J. Marion Sims: Der "Vater der modernen Gynäkologie" führte schockierende Experimente an Sklaven durch 1
Die Statue von J. Marion Sims im New Yorker Central Park. Im September 1881 begann Marion Sims an unbekannten Herzerkrankungen zu leiden. Er war auf halbem Weg, seine Autobiografie The Story of My Life zu schreiben, als er am 13. November 1883 in Manhattan, New York City, an einem Herzinfarkt starb. Er ist auf dem Green-Wood Cemetery in Brooklyn, New York, begraben.

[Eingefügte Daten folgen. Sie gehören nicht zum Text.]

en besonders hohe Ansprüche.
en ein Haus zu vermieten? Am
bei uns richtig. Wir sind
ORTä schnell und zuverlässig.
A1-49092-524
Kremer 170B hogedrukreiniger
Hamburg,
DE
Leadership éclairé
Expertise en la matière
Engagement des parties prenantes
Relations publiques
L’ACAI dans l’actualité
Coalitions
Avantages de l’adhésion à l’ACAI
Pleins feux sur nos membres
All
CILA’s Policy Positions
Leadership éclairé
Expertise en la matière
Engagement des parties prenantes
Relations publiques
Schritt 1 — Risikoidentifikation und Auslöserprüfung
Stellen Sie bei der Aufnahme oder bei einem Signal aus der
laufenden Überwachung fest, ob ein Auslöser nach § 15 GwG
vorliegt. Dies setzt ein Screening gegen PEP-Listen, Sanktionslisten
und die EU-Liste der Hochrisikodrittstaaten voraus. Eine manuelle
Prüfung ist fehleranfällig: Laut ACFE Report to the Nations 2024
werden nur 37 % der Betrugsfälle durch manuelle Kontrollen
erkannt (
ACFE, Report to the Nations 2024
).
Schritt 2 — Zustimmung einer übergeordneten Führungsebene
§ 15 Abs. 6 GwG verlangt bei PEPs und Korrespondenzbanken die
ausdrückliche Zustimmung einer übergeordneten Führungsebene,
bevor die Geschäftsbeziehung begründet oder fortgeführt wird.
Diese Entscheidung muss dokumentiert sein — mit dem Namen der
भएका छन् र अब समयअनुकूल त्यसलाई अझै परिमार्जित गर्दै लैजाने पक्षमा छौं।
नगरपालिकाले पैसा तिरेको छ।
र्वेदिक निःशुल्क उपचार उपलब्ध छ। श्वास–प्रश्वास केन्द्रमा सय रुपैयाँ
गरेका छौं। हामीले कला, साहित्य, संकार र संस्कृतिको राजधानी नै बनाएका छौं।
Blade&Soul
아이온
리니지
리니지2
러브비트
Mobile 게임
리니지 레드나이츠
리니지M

Die erschreckende Geschichte der modernen Gynäkologie und wie J. Marion Sims mit der Durchführung von Vaginaloperationen ohne Anästhesie an schwarzen Sklaven experimentierte, ist bis heute ein umstrittenes Thema. Im Laufe der Jahre demonstrierten viele Frauen und Männer gegen die Statue von J. Marion Sims im New Yorker Central Park, um gegen seinen Missbrauch zu protestieren und seine Entfernung zu fordern. Die Statue wurde im April 2018 entfernt und auf den Green-Wood Cemetery in Brooklyn, New York, verlegt, wo Sims begraben liegt. Aber die Frage, die immer noch tief im Kopf bleibt: "Ist das die Tatsache, dass es ohne Grausamkeit keine Entwicklung in der Wissenschaft gibt?"